The sacroiliac joints connect the sacrum to the left and right sides of the pelvis. The range of movement of the sacroiliac joints is minimal compared to other joints like the knees. However, the joints are essential for walking, standing, and stabilization of the hips. Sacroiliitis and sacroiliac joint dysfunction are two spinal disorders related to the joints. Other spinal disorders related to the sacral spine include:
- Tarlov cysts
- Spinal chordoma, a common type of spine bone cancer
The Coccyx’s Function
The coccyx commonly known as the tailbone is just below the sacrum. It is smaller than the sacrum and has an important weight-bearing function. It helps supports weight while sitting. An example is leaning back while sitting. This motion and position increase the pressure/weight on the coccyx. An injury in this area can cause tailbone pain. Inflammation of the coccyx’s connective tissue that results in tailbone pain that gets worse when sitting is a common symptom. A traumatic event like a fall or auto accident that causes a tailbone fracture can also cause this pain.

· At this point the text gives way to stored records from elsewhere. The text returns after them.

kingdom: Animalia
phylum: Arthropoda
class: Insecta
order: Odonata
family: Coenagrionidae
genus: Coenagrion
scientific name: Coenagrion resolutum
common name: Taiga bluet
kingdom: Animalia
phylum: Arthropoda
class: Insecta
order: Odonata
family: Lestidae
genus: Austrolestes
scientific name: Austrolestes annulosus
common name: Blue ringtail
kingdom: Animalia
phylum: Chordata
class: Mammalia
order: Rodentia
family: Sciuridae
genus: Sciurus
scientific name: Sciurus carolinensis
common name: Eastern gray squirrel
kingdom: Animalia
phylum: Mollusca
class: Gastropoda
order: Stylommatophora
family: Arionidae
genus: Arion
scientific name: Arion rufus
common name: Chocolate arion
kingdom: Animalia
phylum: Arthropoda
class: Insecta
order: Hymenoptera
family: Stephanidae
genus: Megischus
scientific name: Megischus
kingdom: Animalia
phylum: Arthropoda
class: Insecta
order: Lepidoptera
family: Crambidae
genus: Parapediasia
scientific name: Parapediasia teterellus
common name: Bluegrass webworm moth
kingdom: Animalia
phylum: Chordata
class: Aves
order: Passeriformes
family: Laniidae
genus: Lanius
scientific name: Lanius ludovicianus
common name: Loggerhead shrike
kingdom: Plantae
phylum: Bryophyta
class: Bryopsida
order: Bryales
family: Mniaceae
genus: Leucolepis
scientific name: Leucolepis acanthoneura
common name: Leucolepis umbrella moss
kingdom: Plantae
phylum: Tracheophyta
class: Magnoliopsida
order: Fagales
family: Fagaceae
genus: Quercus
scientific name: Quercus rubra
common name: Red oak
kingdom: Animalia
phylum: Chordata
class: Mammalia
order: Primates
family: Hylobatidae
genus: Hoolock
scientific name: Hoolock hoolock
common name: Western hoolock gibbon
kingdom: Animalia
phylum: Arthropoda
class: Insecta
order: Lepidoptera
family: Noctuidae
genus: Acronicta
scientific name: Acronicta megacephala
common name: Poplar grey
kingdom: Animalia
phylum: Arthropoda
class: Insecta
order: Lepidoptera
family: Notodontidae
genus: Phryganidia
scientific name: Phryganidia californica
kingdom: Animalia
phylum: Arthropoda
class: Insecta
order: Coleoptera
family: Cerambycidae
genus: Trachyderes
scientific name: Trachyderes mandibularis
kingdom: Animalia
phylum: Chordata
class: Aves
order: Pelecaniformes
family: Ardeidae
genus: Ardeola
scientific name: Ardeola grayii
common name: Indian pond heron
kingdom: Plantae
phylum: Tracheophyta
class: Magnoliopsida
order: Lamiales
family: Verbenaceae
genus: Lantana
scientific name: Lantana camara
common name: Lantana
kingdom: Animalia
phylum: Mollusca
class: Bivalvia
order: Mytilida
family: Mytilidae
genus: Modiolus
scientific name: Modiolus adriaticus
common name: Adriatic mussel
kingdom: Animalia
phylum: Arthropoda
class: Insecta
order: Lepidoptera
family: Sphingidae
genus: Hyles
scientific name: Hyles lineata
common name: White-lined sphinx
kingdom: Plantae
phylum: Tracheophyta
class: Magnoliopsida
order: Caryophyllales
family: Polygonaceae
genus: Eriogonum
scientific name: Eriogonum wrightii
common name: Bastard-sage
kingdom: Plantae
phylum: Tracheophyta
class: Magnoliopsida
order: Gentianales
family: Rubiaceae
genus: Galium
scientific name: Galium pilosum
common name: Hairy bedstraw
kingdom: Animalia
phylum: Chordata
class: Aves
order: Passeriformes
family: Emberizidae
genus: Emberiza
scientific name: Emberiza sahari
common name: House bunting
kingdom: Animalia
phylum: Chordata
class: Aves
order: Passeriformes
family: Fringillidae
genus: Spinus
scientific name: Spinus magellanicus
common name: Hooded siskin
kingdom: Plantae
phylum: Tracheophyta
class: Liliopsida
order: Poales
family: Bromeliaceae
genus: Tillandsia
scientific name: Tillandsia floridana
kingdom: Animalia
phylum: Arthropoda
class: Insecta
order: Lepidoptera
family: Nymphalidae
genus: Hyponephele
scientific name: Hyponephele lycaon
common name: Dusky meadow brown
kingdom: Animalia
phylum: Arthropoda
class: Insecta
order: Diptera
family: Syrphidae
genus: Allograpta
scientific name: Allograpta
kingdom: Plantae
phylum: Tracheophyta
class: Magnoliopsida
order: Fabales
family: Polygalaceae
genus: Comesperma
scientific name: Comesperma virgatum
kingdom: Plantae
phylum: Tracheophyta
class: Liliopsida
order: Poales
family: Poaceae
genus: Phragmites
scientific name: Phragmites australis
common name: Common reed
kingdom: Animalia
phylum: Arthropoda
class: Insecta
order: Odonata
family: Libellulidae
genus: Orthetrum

Sacral and Coccygeal Nerves
The spinal cord ends at L1-L2, which branches out into the cauda equina, which is a bundle of nerves that looks like a horse’s tail. In the sacrum, there are sacral nerves known as the sacral plexus. Plexus means a network of nerve structures. The sacral and lumbar plexus compose the lumbosacral plexus. This is where the sciatic nerve, which is the largest nerve in the sacral plexus converges into the band. Sciatic nerve compression causes a combination of symptoms known as sciatica. It is very well known for causing low back and leg pain.
The coccygeal nerve serves the tailbone. There are five sacral nerves numbered S1 through S5 and are part of the spinal cord.
- S1 supports groin and hip function
- S2 the back of the thighs
- S3 the middle of the buttock area
- S4 and S5 the anus and vagina
Injury or trauma to the sacral spine can cause mild stress fractures to severe bone fractures. These fractures can cause sacral nerve compression and intense pain. Symptoms include:
- Low back pain
- Leg pain
- Bowel dysfunction
- Bladder dysfunction
- Unusual buttock/s or groin sensations
- Osteoporosis or spinal inflammatory arthritis increases risk for a sacral fracture.
Sacrum and Coccyx Injury Prevention
A doctor or chiropractor, physical therapist are excellent sources for information to help prevent sacrum and coccyx pain. These medical professionals will utilize a patient’s medical history, recommend lifestyle changes and injury prevention guidelines.
- If at risk of developing osteoporosis then a bone mineral density test could be recommended.
- Activities that stress the lower spine should be avoided. Extreme flexing could cause or contribute to low back/leg pain, numbness, and weakness.
- Moderate exercising like walking, jogging, yoga, and strength training all help keep the spine strong, flexible, and healthy.
- The core or abdominal muscles should be strengthened. Proper core muscle strength will stabilize the sacrum.
- Proper posture must be maintained. Avoid slouching as this places added pressure on the lumbosacral spine and the sacroiliac joints.
- Proper body mechanics when engaging in any activity needs to be observed.
- Use leg strength to lift objects.
- Avoid twisting while lifting or holding heavy objects, as this can cause sprain, strain, or serious injury of the lower spine.
- Put on the seat belt. Auto accidents are a major cause of spine trauma. Exercise restraint when driving or riding in any vehicle even a golf cart.